▶ [WORK ORDER] Restate the data below word for word, omitting pictures.

Top of DATA

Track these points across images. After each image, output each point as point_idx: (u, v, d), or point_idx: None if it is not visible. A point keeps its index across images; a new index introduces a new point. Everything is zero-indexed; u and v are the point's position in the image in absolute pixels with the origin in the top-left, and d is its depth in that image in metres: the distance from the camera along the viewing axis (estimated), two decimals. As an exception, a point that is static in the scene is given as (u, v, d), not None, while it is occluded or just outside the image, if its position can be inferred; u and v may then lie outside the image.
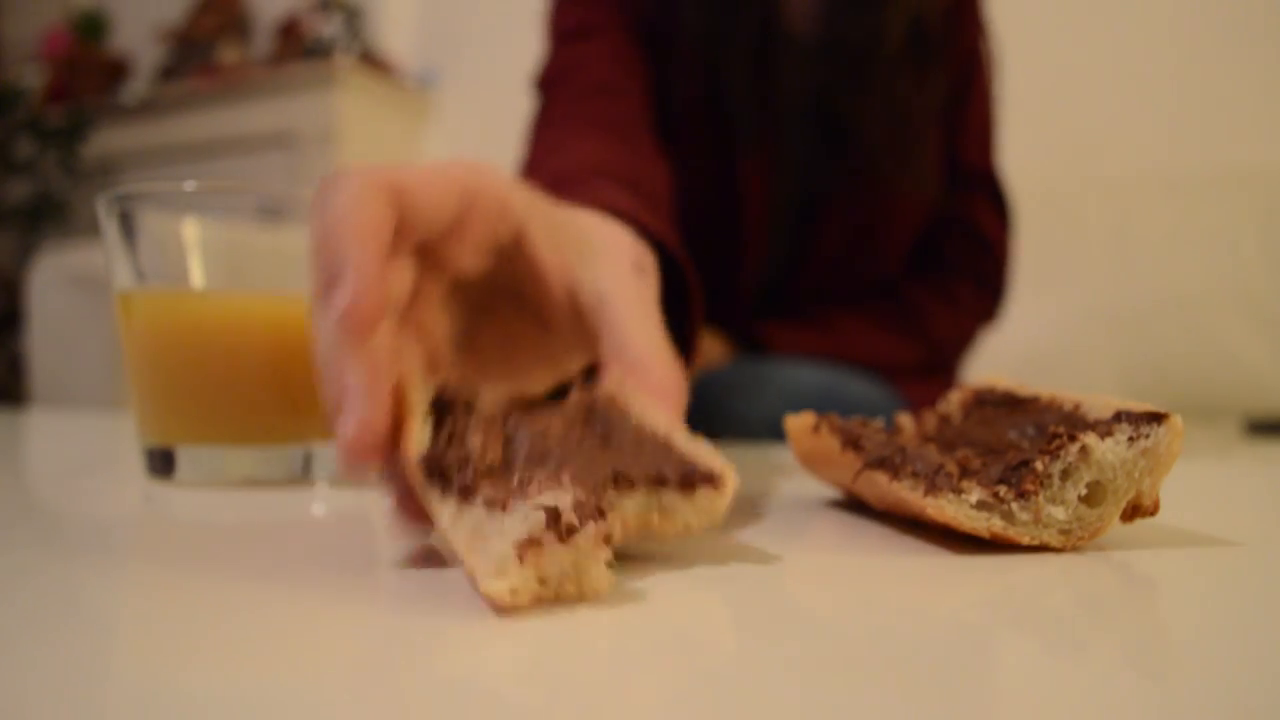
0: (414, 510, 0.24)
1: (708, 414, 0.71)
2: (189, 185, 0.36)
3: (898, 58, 0.78)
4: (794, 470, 0.41)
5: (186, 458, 0.36)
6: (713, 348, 0.83)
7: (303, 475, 0.37)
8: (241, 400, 0.37)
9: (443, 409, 0.25)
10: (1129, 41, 1.51)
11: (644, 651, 0.16)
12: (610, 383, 0.28)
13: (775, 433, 0.70)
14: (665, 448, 0.24)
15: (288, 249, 0.39)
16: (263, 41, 2.29)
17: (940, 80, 0.81)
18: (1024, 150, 1.56)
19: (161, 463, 0.37)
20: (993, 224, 0.89)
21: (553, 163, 0.61)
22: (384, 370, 0.24)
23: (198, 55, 2.24)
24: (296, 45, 2.11)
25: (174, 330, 0.37)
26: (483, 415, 0.25)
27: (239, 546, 0.25)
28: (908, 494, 0.25)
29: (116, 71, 2.42)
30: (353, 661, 0.16)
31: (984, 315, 0.91)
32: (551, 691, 0.14)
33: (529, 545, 0.18)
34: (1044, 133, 1.55)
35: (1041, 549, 0.24)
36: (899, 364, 0.85)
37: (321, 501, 0.33)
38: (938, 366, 0.90)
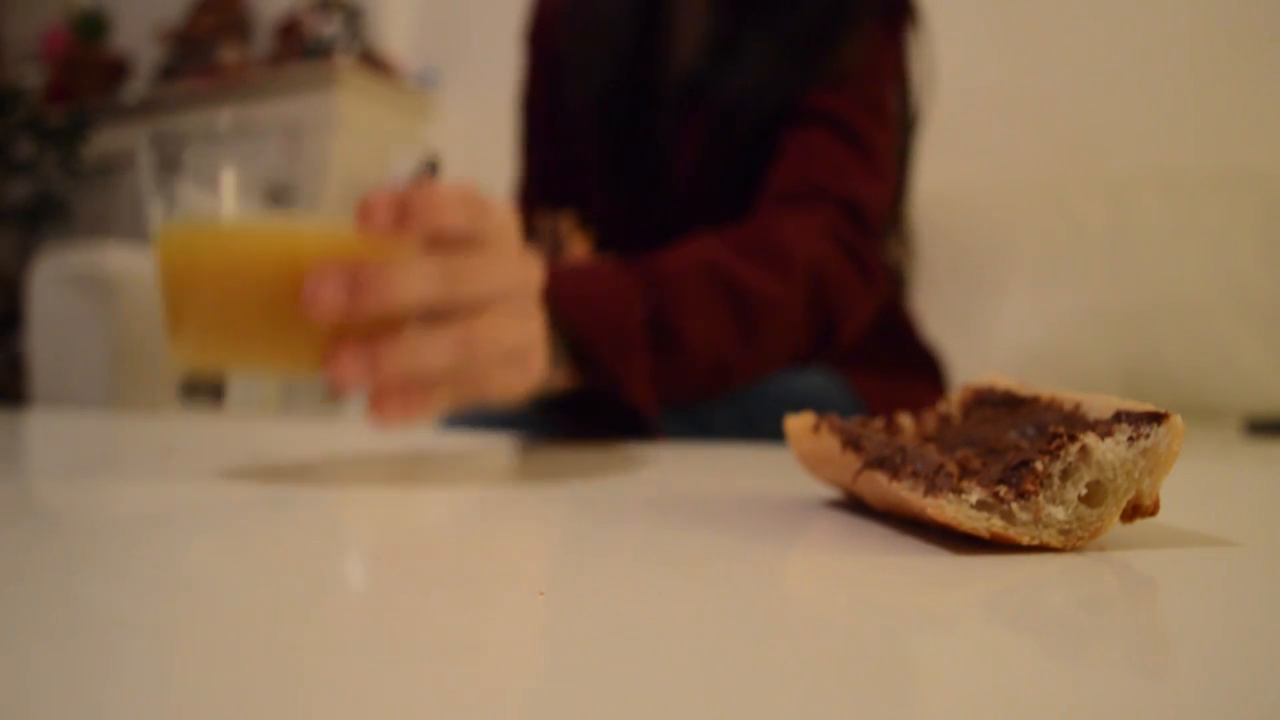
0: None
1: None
2: (225, 119, 0.38)
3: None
4: (794, 470, 0.41)
5: (232, 385, 0.39)
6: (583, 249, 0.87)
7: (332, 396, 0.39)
8: (281, 325, 0.38)
9: None
10: (1128, 41, 1.51)
11: (641, 651, 0.16)
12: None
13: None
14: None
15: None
16: (263, 41, 2.29)
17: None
18: (1024, 150, 1.56)
19: (205, 393, 0.39)
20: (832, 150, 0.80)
21: None
22: None
23: (198, 55, 2.24)
24: (296, 45, 2.11)
25: (215, 258, 0.38)
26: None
27: (240, 546, 0.25)
28: (907, 494, 0.25)
29: (116, 71, 2.42)
30: (354, 660, 0.16)
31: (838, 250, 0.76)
32: (547, 690, 0.14)
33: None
34: (1044, 133, 1.55)
35: (1041, 549, 0.24)
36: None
37: (323, 501, 0.33)
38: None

Bottom of DATA

▶ [SOLUTION TO THE PROBLEM]
Track these points across images. After each image, output each point as point_idx: (u, v, d), or point_idx: None if it is not visible. A point keeps its index across images; a new index introduces a new point. Everything is zero-indexed; u and v are the point's position in the image in absolute pixels with the origin in the top-left, and d is its depth in that image in metres: the distance from the camera along the viewing axis (estimated), two decimals. As an exception, a point that is static in the scene is given as (u, v, d), not None, while it is occluded or just outside the image, if its position can be inferred; u and v may then lie outside the image.
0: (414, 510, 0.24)
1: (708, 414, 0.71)
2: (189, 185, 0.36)
3: (898, 58, 0.78)
4: (794, 470, 0.41)
5: (186, 458, 0.36)
6: (713, 348, 0.83)
7: (303, 475, 0.37)
8: (241, 400, 0.37)
9: (443, 409, 0.25)
10: (1129, 41, 1.51)
11: (644, 651, 0.16)
12: (610, 383, 0.28)
13: (775, 433, 0.70)
14: (665, 448, 0.24)
15: (288, 249, 0.39)
16: (263, 41, 2.29)
17: (940, 80, 0.81)
18: (1024, 150, 1.56)
19: (161, 463, 0.37)
20: (993, 224, 0.89)
21: (553, 163, 0.61)
22: (384, 370, 0.24)
23: (198, 55, 2.24)
24: (296, 45, 2.11)
25: (174, 330, 0.37)
26: (483, 415, 0.25)
27: (239, 546, 0.25)
28: (908, 494, 0.25)
29: (116, 71, 2.42)
30: (353, 661, 0.16)
31: (984, 315, 0.91)
32: (551, 691, 0.14)
33: (529, 545, 0.18)
34: (1044, 133, 1.55)
35: (1041, 549, 0.24)
36: (899, 364, 0.85)
37: (321, 501, 0.33)
38: (938, 366, 0.90)
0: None
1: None
2: (225, 119, 0.38)
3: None
4: (794, 470, 0.41)
5: (232, 385, 0.39)
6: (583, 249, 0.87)
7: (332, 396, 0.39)
8: (281, 325, 0.38)
9: None
10: (1128, 41, 1.51)
11: (641, 651, 0.16)
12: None
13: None
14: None
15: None
16: (263, 41, 2.29)
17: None
18: (1024, 150, 1.56)
19: (205, 393, 0.39)
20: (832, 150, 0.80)
21: None
22: None
23: (198, 55, 2.24)
24: (296, 45, 2.11)
25: (215, 258, 0.38)
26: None
27: (240, 546, 0.25)
28: (907, 494, 0.25)
29: (116, 71, 2.42)
30: (354, 660, 0.16)
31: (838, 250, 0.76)
32: (547, 690, 0.14)
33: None
34: (1044, 133, 1.55)
35: (1041, 549, 0.24)
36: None
37: (323, 501, 0.33)
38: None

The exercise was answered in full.